妖族青黄不接,虚神境强者只有三位,年轻一代的天骄凑不齐一支完整的参赛队伍,连五界大比都要被人嘲笑“人数不够”。神帝有长生帝君亲自迎接,魔帝和鬼帝有供奉迎接,而她——妖族的统治者,虚神境的绝世强者——只有一个普通的官员迎接,连供奉都没有。
这是羞辱。
赤裸裸的羞辱。
妖帝深吸了一口气,压下心中的怒火,迈步向高台上走去。
她的步伐很稳,每一步都踏得稳稳当当,脸上带着淡淡的笑容,看不出任何愤怒的痕迹。但她的手指在袖中握紧了,指甲深深嵌入掌心,鲜血顺着指缝滴落,落在青石地面上,发出轻微的声响。

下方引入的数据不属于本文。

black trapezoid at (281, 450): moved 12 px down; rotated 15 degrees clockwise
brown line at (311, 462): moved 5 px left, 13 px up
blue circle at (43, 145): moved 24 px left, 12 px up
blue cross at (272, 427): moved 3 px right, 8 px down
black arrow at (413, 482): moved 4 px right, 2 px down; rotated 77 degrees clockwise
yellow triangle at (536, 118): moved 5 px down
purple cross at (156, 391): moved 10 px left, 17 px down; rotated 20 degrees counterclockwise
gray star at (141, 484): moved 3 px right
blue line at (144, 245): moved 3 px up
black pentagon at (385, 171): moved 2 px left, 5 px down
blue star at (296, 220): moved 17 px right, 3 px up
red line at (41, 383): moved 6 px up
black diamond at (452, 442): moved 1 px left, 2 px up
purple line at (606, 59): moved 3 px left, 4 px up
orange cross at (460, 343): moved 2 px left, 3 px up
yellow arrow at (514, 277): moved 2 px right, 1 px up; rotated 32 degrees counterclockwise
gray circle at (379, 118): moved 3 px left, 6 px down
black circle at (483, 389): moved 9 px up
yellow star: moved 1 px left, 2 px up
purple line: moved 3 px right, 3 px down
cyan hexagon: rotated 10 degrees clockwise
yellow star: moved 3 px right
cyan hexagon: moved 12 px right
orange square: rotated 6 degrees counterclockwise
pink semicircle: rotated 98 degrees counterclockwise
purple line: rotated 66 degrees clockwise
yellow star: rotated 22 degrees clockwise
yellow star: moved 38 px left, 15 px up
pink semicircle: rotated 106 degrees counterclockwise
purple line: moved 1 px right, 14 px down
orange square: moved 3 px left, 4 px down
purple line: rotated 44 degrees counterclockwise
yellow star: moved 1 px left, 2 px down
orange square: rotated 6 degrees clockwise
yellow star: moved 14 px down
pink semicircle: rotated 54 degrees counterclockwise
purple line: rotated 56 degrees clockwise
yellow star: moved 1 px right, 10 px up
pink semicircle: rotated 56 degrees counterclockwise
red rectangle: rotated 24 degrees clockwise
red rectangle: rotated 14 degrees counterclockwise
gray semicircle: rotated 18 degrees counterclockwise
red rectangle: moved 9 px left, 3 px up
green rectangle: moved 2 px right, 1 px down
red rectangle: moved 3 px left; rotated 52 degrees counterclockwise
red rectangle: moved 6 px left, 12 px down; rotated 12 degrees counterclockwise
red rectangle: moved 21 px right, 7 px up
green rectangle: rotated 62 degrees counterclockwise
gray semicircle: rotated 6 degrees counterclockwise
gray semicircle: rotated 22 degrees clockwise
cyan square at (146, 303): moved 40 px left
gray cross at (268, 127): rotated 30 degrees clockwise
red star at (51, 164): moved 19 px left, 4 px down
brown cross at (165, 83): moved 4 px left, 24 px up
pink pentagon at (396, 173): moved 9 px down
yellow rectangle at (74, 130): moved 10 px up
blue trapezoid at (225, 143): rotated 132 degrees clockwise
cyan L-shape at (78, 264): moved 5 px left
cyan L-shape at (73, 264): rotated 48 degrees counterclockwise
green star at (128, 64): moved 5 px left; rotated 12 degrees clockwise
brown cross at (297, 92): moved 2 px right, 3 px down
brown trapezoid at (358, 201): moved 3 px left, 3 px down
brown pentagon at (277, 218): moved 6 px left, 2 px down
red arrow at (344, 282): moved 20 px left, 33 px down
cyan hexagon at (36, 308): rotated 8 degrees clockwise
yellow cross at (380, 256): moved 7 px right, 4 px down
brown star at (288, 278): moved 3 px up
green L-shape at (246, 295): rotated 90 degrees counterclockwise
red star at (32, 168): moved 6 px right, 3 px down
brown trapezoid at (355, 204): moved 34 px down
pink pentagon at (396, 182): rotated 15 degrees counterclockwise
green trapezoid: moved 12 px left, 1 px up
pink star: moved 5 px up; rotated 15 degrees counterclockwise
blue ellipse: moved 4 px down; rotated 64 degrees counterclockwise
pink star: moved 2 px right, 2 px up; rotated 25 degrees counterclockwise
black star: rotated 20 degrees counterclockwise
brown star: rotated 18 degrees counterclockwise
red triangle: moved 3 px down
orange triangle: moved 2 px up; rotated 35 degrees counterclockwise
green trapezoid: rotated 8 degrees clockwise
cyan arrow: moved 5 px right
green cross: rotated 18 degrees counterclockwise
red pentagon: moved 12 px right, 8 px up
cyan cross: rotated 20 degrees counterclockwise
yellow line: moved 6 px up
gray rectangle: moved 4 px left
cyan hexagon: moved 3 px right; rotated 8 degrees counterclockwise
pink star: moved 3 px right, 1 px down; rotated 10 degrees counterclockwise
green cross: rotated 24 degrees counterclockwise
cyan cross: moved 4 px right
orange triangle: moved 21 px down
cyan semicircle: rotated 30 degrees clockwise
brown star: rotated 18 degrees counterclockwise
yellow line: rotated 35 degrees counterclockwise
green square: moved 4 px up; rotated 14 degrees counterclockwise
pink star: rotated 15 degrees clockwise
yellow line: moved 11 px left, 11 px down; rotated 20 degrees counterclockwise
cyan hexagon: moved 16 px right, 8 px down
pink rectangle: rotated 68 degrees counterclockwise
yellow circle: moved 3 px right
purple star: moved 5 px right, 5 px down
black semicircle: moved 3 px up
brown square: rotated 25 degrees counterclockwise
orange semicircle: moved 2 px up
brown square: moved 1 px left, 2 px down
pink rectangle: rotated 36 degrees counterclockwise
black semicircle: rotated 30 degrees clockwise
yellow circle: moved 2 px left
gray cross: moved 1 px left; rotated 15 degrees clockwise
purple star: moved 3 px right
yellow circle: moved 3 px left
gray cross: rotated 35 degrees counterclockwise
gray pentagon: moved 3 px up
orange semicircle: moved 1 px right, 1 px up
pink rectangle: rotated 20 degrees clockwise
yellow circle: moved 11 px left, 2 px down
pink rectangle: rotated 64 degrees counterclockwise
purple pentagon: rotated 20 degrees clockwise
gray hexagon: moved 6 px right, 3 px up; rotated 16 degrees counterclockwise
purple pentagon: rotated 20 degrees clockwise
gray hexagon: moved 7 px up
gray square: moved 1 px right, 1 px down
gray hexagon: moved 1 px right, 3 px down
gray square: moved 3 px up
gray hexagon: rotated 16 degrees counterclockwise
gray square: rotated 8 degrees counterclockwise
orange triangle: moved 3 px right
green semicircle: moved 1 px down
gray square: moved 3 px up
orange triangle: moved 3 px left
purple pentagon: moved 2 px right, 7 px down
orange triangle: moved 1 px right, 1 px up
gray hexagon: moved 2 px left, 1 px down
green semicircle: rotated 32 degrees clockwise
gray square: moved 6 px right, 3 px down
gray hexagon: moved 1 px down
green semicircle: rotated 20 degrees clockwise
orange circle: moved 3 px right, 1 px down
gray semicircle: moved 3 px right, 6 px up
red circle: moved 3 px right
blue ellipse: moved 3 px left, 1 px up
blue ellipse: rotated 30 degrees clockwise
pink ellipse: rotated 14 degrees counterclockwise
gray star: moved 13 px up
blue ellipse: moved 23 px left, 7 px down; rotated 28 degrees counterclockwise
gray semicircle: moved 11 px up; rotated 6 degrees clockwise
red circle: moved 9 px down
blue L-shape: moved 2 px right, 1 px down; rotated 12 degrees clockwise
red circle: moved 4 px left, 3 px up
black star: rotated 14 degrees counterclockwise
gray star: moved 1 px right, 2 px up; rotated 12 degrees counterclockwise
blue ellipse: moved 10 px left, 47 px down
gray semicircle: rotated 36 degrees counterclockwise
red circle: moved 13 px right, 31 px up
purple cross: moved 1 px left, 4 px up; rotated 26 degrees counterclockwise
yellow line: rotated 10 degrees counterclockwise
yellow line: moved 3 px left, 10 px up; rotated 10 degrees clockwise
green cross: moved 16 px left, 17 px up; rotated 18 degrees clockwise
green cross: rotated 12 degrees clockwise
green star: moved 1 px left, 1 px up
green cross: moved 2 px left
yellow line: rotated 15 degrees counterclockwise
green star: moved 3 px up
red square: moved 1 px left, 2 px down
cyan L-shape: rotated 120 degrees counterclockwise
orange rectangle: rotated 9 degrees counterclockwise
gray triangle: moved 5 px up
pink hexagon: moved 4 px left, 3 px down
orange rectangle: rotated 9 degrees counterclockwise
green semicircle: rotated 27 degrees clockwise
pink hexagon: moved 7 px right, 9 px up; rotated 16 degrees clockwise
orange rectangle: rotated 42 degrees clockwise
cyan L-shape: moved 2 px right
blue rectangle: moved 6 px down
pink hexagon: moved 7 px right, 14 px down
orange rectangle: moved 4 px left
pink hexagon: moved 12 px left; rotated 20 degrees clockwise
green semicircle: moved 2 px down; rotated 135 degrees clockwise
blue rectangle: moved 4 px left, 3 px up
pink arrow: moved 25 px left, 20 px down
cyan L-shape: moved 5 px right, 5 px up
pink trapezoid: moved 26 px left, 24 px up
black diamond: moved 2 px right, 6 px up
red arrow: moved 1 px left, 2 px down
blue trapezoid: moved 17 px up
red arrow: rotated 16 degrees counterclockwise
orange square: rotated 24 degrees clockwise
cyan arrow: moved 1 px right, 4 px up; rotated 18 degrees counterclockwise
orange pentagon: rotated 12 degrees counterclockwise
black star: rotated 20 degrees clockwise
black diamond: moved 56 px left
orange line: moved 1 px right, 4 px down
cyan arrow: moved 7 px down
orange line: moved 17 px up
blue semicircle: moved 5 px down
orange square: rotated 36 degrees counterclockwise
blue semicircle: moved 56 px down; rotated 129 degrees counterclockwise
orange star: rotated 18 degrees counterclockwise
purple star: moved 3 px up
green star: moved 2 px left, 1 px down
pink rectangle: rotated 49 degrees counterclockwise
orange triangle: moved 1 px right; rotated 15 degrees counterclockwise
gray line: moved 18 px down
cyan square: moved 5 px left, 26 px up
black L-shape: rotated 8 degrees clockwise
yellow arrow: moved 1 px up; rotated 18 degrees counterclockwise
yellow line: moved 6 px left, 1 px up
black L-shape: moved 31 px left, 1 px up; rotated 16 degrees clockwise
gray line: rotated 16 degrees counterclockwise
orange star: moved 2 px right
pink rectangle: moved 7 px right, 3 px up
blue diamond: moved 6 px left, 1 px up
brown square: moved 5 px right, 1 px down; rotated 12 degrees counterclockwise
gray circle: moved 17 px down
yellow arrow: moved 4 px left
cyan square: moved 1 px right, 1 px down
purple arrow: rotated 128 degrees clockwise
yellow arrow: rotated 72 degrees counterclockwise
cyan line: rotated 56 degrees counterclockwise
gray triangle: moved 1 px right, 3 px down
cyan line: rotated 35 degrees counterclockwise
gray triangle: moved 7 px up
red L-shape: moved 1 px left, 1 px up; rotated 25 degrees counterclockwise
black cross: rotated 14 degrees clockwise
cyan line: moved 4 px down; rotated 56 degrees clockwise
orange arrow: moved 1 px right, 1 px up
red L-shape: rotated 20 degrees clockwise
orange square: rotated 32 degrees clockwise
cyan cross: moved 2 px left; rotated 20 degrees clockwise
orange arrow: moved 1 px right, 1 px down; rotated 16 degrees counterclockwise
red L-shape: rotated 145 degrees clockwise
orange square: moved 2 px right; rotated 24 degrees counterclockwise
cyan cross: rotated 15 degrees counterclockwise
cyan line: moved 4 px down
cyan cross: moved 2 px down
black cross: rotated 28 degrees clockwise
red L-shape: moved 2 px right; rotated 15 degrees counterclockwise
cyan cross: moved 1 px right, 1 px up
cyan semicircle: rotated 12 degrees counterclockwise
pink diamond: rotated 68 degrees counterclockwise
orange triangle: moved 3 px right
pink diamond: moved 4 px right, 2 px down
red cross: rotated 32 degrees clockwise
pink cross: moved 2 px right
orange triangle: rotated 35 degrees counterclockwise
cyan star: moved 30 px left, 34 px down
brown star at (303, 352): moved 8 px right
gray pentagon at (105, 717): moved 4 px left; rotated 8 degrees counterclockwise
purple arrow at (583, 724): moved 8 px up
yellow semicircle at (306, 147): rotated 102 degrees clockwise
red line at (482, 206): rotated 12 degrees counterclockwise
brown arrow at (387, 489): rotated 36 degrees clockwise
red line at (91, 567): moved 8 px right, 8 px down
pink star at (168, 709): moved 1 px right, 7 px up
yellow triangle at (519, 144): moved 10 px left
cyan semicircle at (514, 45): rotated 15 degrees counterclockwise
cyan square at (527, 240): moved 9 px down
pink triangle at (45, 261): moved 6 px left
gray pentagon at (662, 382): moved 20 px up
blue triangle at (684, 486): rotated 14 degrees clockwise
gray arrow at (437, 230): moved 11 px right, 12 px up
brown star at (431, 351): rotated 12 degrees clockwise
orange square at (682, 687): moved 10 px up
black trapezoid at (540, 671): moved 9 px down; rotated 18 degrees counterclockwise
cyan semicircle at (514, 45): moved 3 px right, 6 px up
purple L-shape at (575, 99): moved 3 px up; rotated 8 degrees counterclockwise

她走到高台上,在第十三把宝椅上坐下——最角落的位置。
这是东道主给妖族安排的位置。最角落,最不起眼,最偏僻。
妖帝坐下,脸上的笑容没有丝毫变化。她的目光扫过全场,扫过那些高高在上的神帝、魔帝、鬼帝、天神,最后落在长生帝君身上。
长生帝君正在与神帝交谈。
两人谈笑风生,声音不大,但清晰地传入在场每一个人的耳中。他们谈的是上古时代的旧事——那些神族与妖族大战的岁月,那些天崩地裂、日月无光的岁月。他们谈得很开心,不时发出笑声,仿佛那些旧事不过是茶余饭后的谈资,不过是历史长河中微不足道的浪花。
妖帝的笑容僵住了。
她的手在袖中握得更紧了,指甲嵌入得更深了,鲜血流得更多了。
但她没有发作。
她不能发作。
这里是长生帝国,是人族的地盘。高台上有十二位虚神境的强者——长生帝君、神帝、魔帝、鬼帝、九大天神中的八位。她一个人,不是对手。妖族的五位圣子圣女,在天圣境中是顶尖,但在虚神境面前,不过是一群蝼蚁。
她只能忍。
忍到那个人到来。
距离五界大比正式开始,还有不到一个时辰。
赛场上,十个巨大的平台悬浮在半空中,缓缓旋转。平台表面的阵法纹路越来越亮,金光越来越盛,隐隐有空间波动从中传出。那是秘境即将开启的征兆。
十个秘境,每一个都是一个独立的小世界。小世界中,有山川河流,有森林草原,有沙漠荒原,有沼泽湖泊。小世界中,有妖兽,有灵药,有危险,有机缘。但最重要的——小世界中,有九名参赛者。九名来自不同队伍的天骄。九个人,只有一个人能活着出来。
王婉玲坐在观众席上,看着那十个平台,心中涌起一种说不清道不明的感觉。不是恐惧,不是紧张,而是一种沉甸甸的压力。这种压力,比她在登仙路上面对七大仙宗数万修士时还要沉重。因为在登仙路上,她至少知道自己在保护什么——她在保护妖神宗的长老,保护妖神宗的未来。但在这里,她不知道自己在保护什么。也许只是自己的命。